Não, varanda gourmet não conta —e não vai aqui nada contra a varanda gourmet. Muito pelo contrário. Quando a moda surgiu, lá pelos anos 2000, alguns esnobes torceram o nariz. Acredito que o preconceito contra a varanda gourmet tenha sido o precursor do "Esse aeroporto está parecendo uma rodoviária": como se o churrasco alçado às alturas pela classe média literalmente ascendente rebaixasse o status do edifício.

Ilustração
Adams Carvalho/Folhapress

Nada disso. Ouso dizer, num arroubo ufanista, que a varanda gourmet é a tropicalização da arquitetura neoclássica, a carnavalização zecélsica da dura poesia concreta de nossas esquinas. Mas fazer churrasco na varanda gourmet não é nenhum desafio: é como chegar ao pico de Everest de elevador.
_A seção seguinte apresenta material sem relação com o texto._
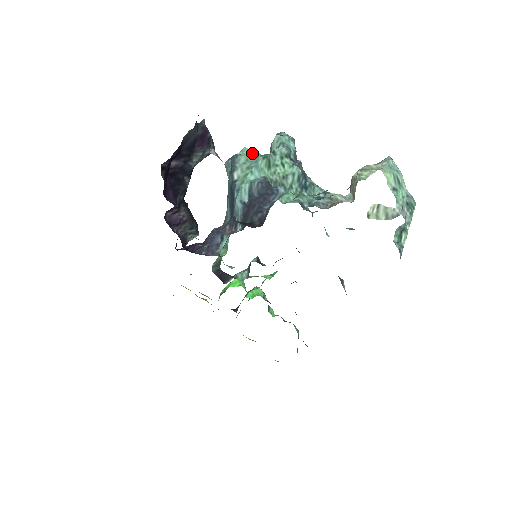
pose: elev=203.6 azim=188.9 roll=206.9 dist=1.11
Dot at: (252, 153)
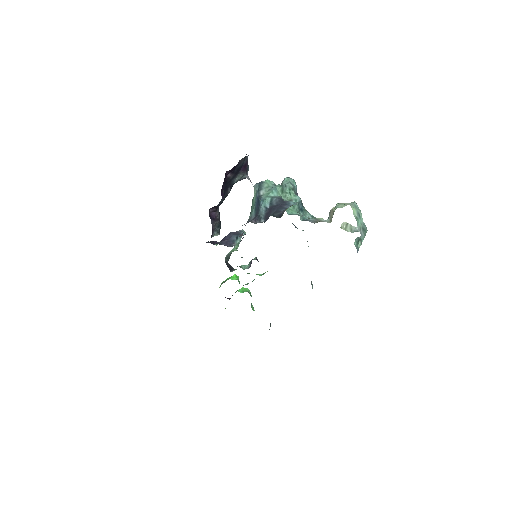
Dot at: (272, 183)
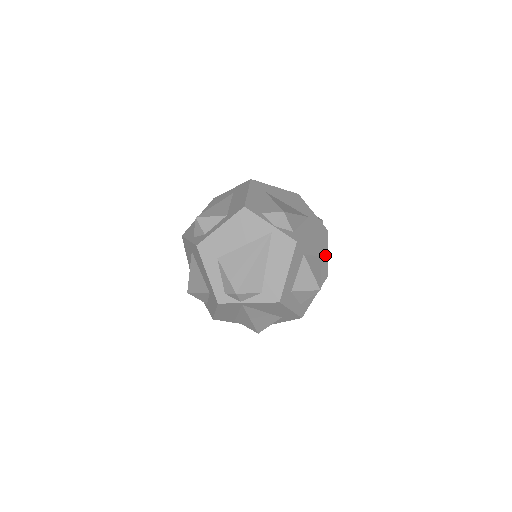
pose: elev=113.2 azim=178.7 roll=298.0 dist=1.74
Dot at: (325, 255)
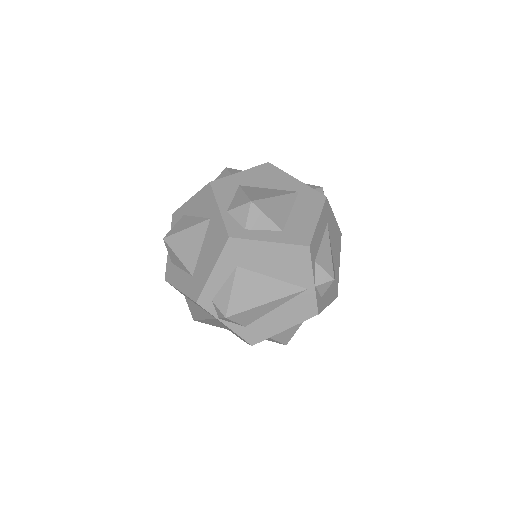
Dot at: occluded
A empreitada diante da qual nos encontrávamos desde que existe prédio e desde que existe churrasco era grelhar as carnes na cozinha ou mesmo na sala contando apenas com as próprias janelas para escoar o fumacê.

Pois tenho a imensa felicidade de lhes contar que, no último domingo, grelhei 500 g de linguiça, meia dúzia de asas de frango, um quilo de chorizo e outro de picanha na bancada da cozinha.
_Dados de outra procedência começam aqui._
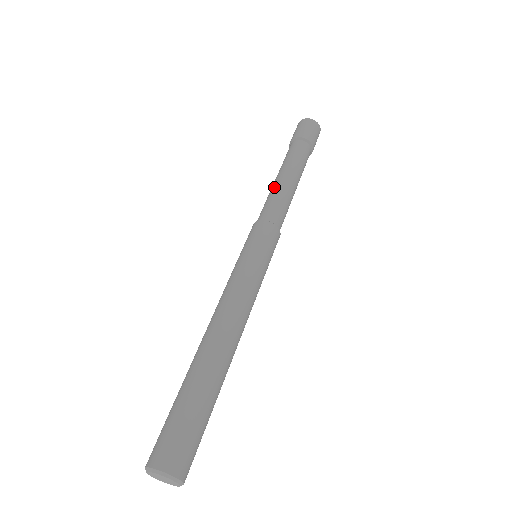
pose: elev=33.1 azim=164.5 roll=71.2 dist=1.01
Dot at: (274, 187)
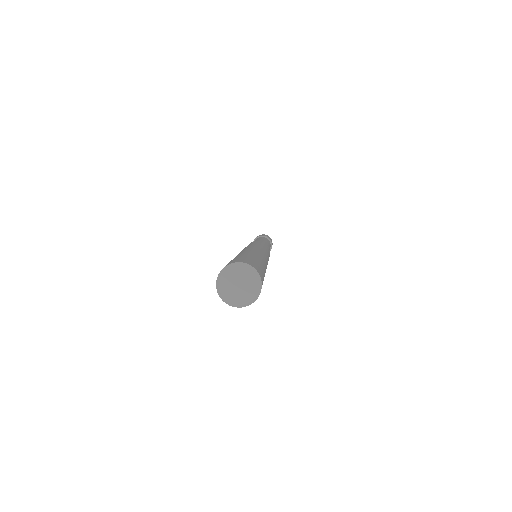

O mérito não é meu, mas dos engenhosos inventores da churrasqueira portátil que, no site da empresa e no vídeo do youtube, prometem brasa sem fumaça. A ideia é tão simples quanto genial. O carvão fica numa grade cilíndrica no centro de uma tigela de metal e a grelha é disposta em torno do cilindro, de forma que a gordura não cai na brasa, mas no fundo da tigela.

Para a estreia chamei meu pai, meu irmão, minha irmã, cunhado, cunhada, sobrinha, tio e avó. Acendi o carvão, coloquei as carnes e a família toda se aglomerou atrás de mim, em reverencioso silêncio. Durante dez minutos ficamos ali, admirando a brasa, enfeitiçados como Moisés diante da sarça flamejante. De fato, nada de fumaça.

Após dez minutos, porém, quando a gordura começou a acumular no fundo da tigela, labaredas passaram a surgir do braseiro como pequenas explosões solares. Perdi três asinhas de frango, todos os pelos do braço direito e gritei para tirarem as crianças da cozinha. Depois, para tirarem da sala —embora já não as visse através fumaça, sabia que estavam ali por causa das tosses.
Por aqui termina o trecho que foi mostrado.